Nine Years of Textiles, Art History, Gardens, and a Little Mental Traveling with Courtney Barnes

7.11.2013

Japonisme in Charleston

[Turtle and Wave, Anna Heyward Taylor, color woodblock print, 1929. Gibbes Museum of Art.]
Before anyone starts planning a weekend jaunt to Charleston, the Gibbes exhibition I'm about to mention is way down the road. In fact, it's opening January 17, 2014. But I'm excited because we've discussed Renaissance artist Anna Heyward Taylor's Japanese-influenced block prints before, and now this Asia-to-South Carolina connection will be the focus of a new show: The Great Wave: Japonisme in Charleston.

[Cotton from the series This is Our Land, Anna Heyward Taylor, linoleum print, 1949. The Gibbes.]


A globe trekker during the early 20th century, when most women had limited opportunities to travel, she studied art in Japan. See the influence in her asymmetric compositions? The crisp colors?

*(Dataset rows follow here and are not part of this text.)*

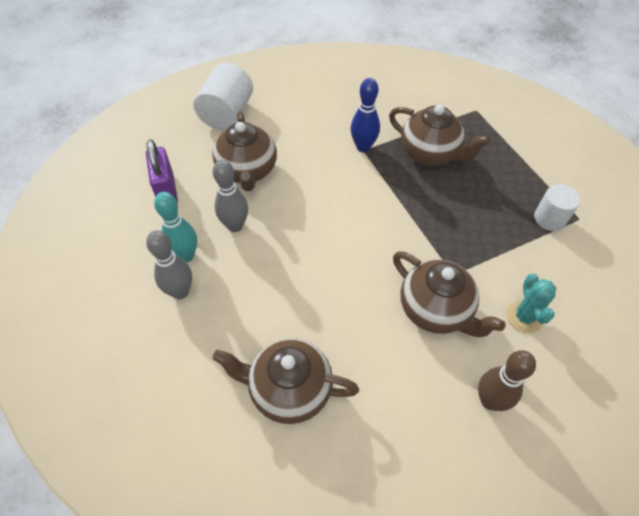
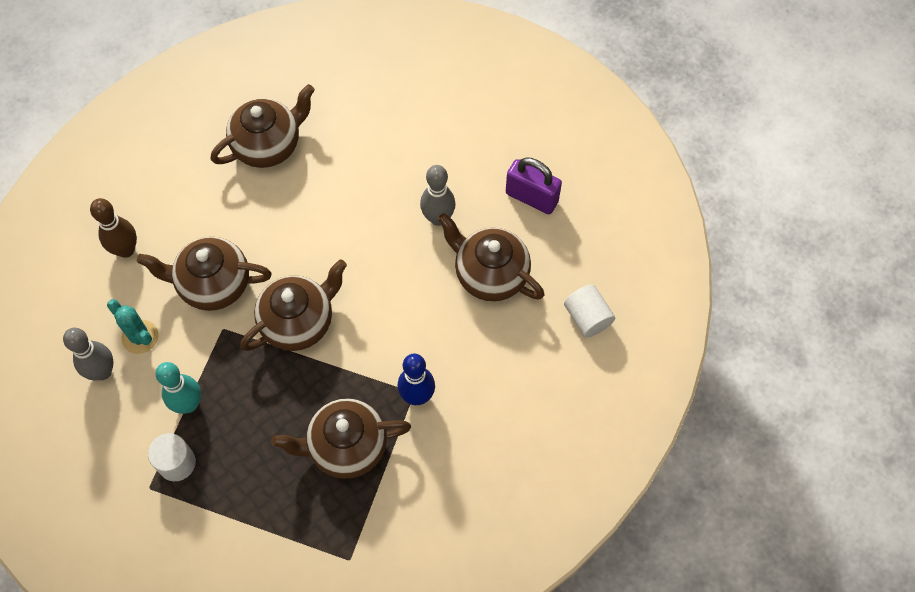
camera: 135 degrees right, 10 degrees up
grey bowling pin [146,230,192,299] -> grey bowling pin moved to [63,328,113,380]
turquoise bowling pin [154,192,197,263] -> turquoise bowling pin moved to [156,362,201,414]
white cylinder [194,63,253,130] -> white cylinder [564,284,615,337], size x0.63
none -> brown teapot [240,259,347,351]

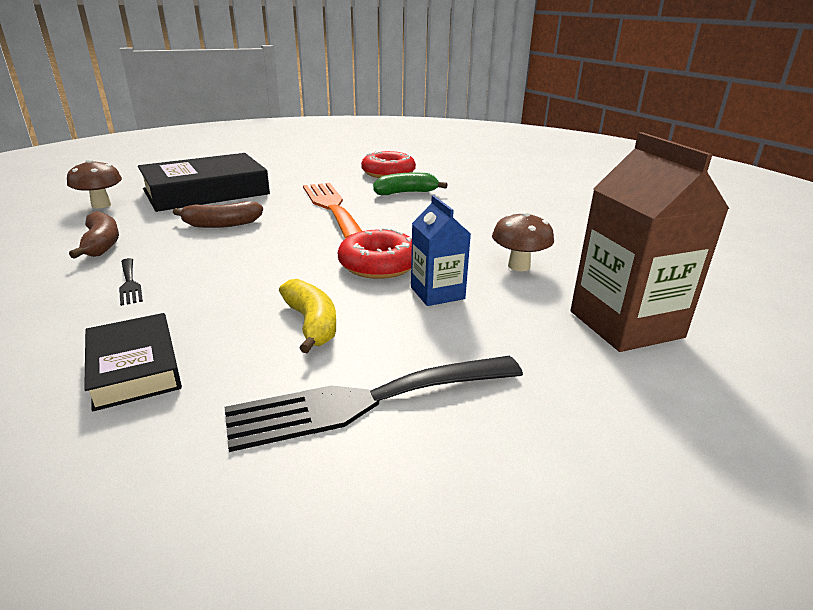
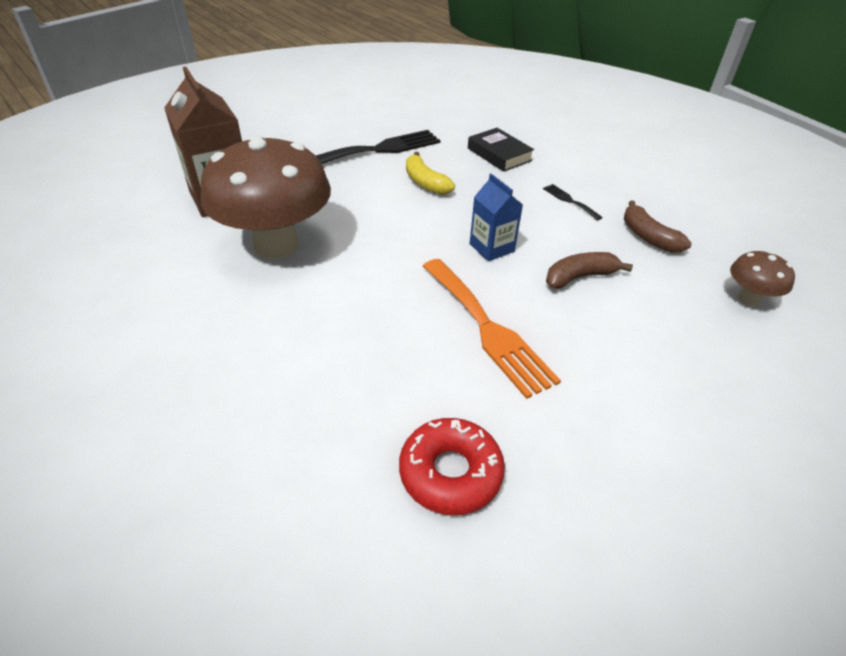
camera: 170 degrees right, 15 degrees up
black book [138,153,270,212] -> none
red donut [338,228,412,279] -> none
green banana [373,173,447,195] -> none
blue carton [411,195,471,306] -> blue carton moved to [470,173,523,261]
brown mushroom [492,211,554,271] -> brown mushroom [201,135,331,259], size x2.24

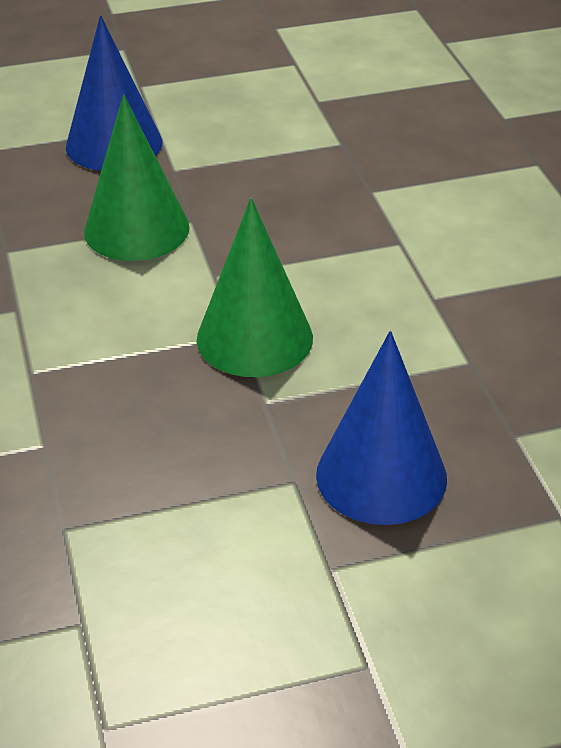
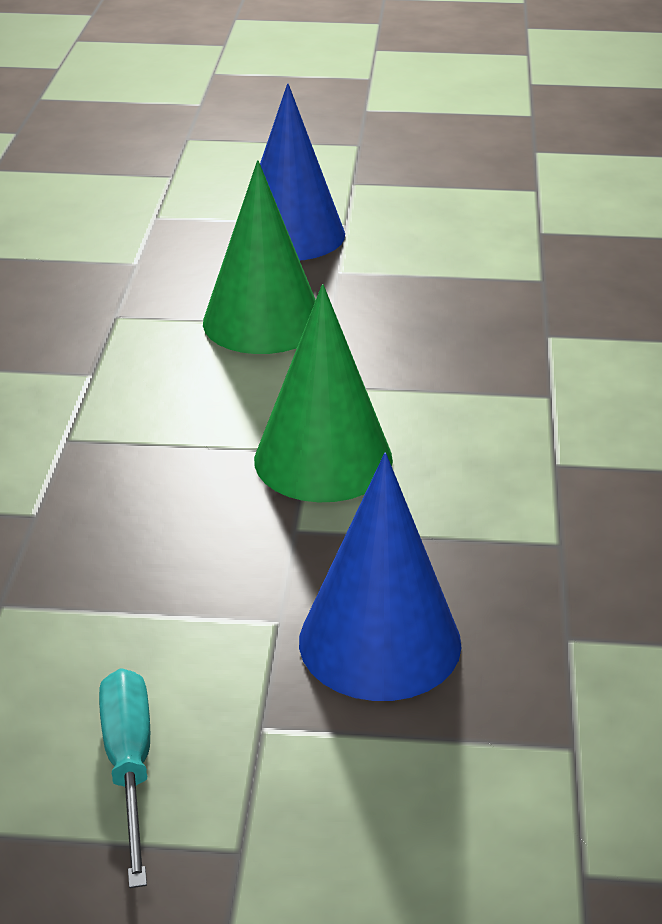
camera: 20 degrees right, 5 degrees down
none -> turquoise screwdriver [99,668,150,888]

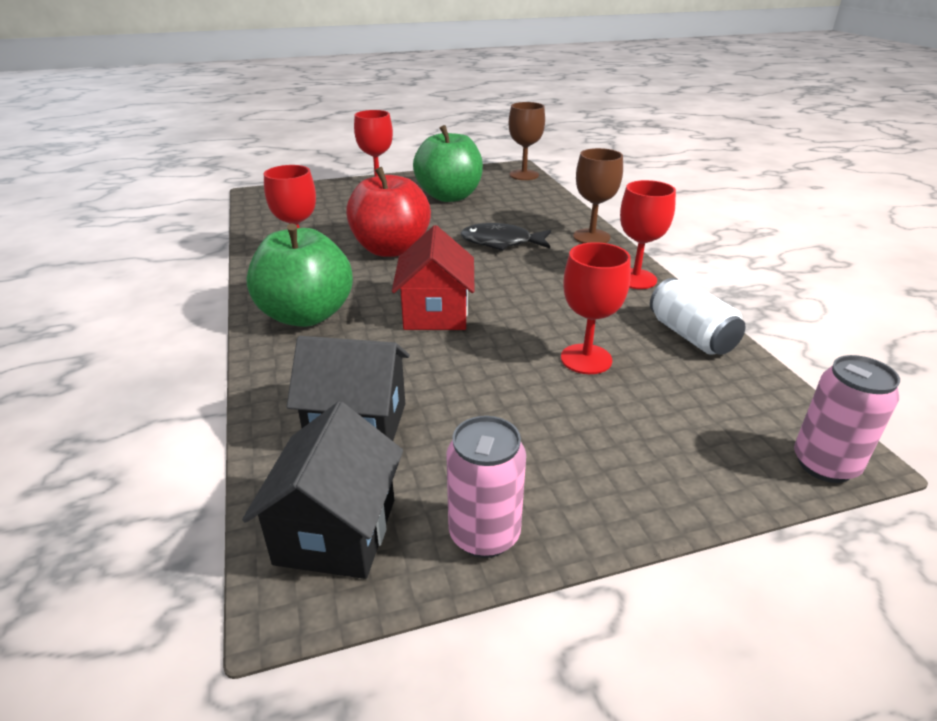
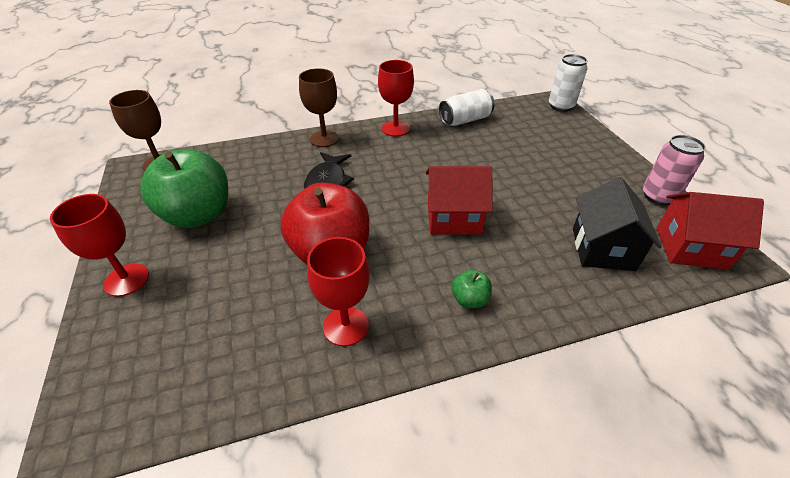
camera: 90 degrees left, 10 degrees up
black house [242,401,403,579] -> red house [657,192,764,270]
green apple [246,223,353,327] -> green apple [452,269,492,308], size x0.42
red goblet [561,242,631,374] -> none
pink can [794,355,900,483] -> white can [549,54,587,112]

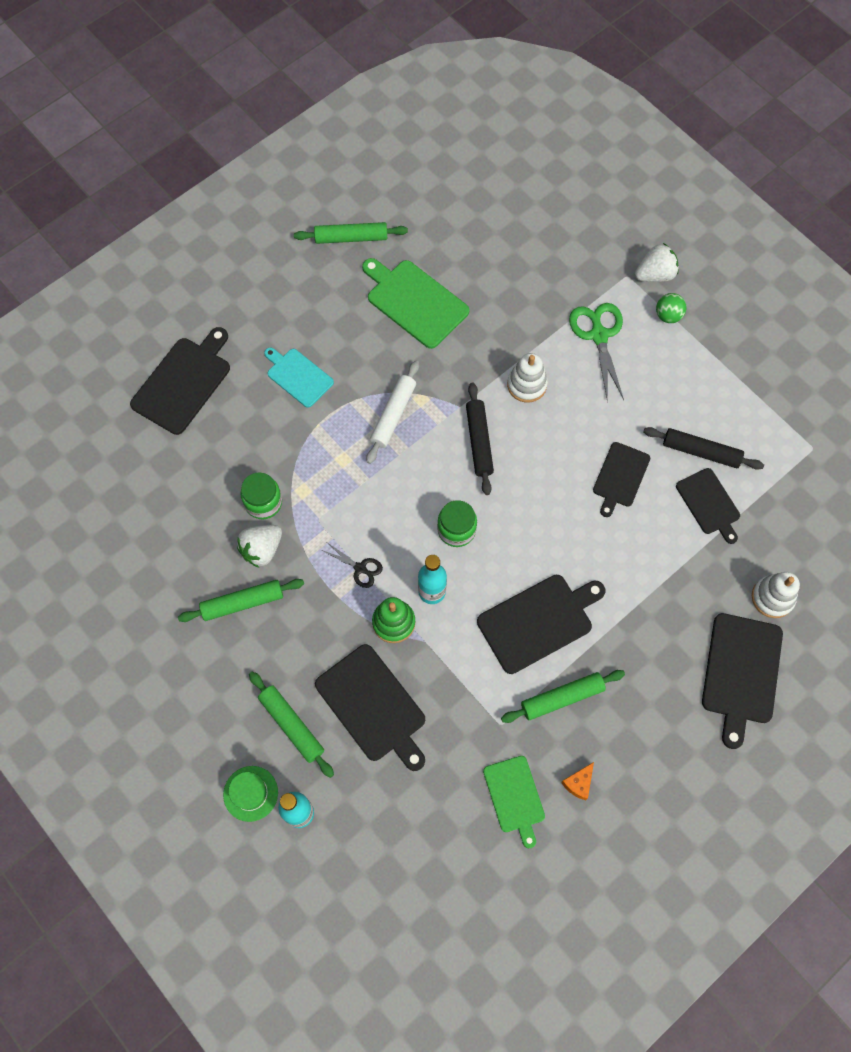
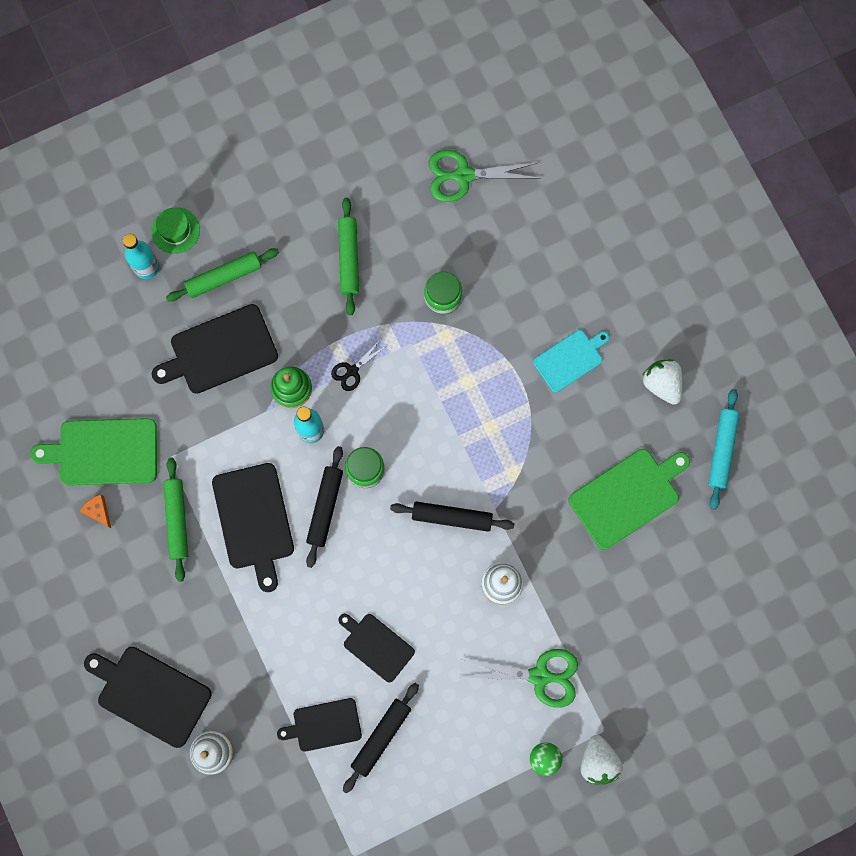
camera: 105 degrees right, 10 degrees up
black cutting board [130,327,230,435] -> none
white strawberry [237,525,282,568] -> white strawberry moved to [642,359,683,405]
green rolling pin [294,222,408,244] -> turquoise rolling pin [708,389,740,510]
white rolling pin [366,361,419,464] -> none
green cutting board [483,756,545,848] -> green cutting board [30,418,157,486], size x1.57
none -> black rolling pin [306,446,343,568]
none -> green scissors [429,150,540,202]

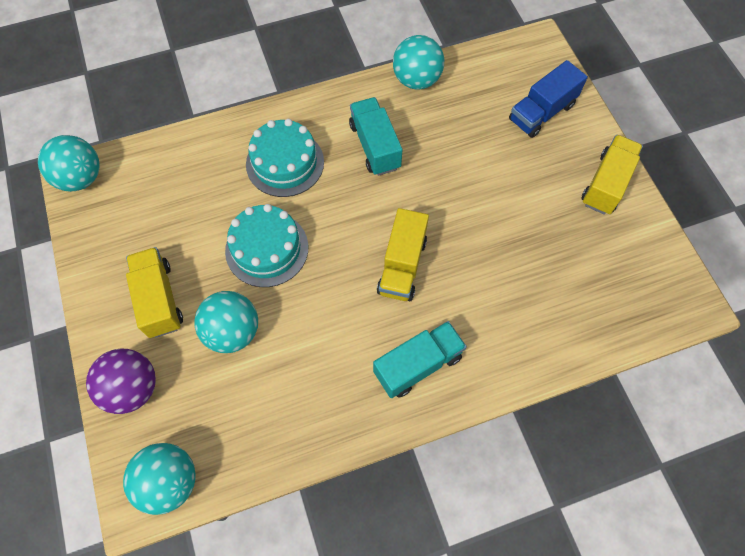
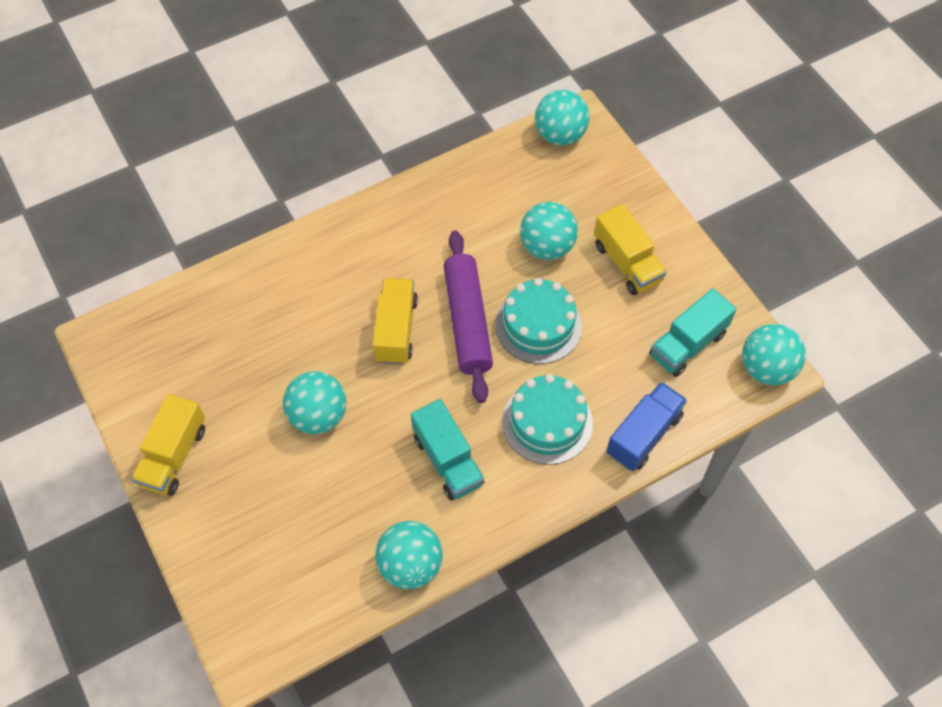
camera: 170 degrees right, 5 degrees down
purple ball [86,349,156,414] -> none
turquoise truck [373,321,467,398] -> turquoise truck moved to [649,288,736,377]
blue truck [509,60,588,138] -> blue truck moved to [606,382,687,471]
none -> turquoise ball [283,371,346,434]
none -> purple rolling pin [444,231,493,403]

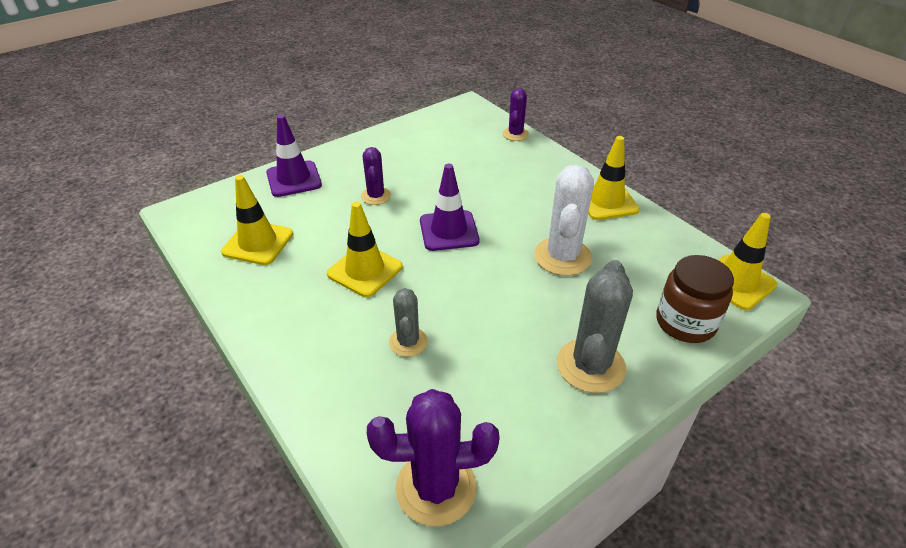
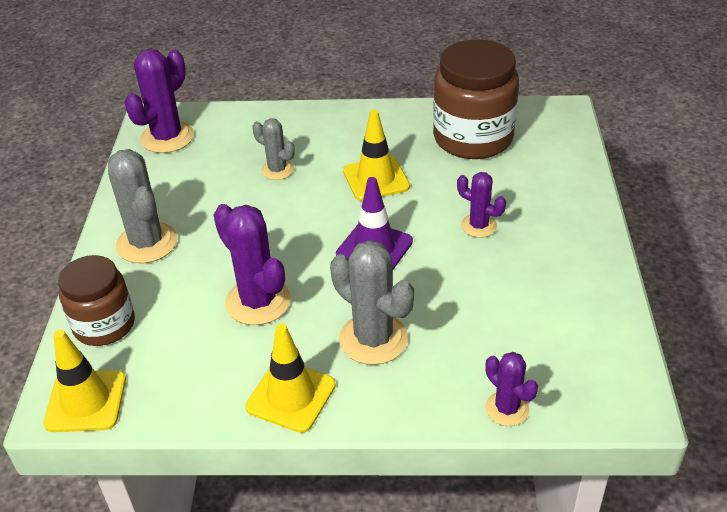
camera: 130 degrees right, 0 degrees up
yellow traffic cone [221,175,293,265] -> brown jar [433,39,519,159]
purple traffic cone [266,115,322,197] -> none
white cactus [534,165,594,276] -> purple cactus [214,204,291,325]
none -> grey cactus [330,240,414,365]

Other Charleston Renaissance artists inspired by Japanese printmaking include Alice Ravenel Huger Smith and Antoinette Guerard Rhett. These women often interpreted local Southern flora and fauna with a stylized, Japanese perspective. Adding to the East-West link, the Gibbes is fortunate to have a strong collection of 19th-century Japanese woodblock prints -- parts of which were studied by the aforementioned artists. The upcoming exhibition will juxtapose the Japanese ukiyo-e school pieces with native Charleston works.

2 comments:

tokyojinja.com said...

Oh how I wish we could meet up and look at it together this winter!

Style Court said...

That would be great, Jacqueline. You'd have such an interesting perspective on the Japanese prints.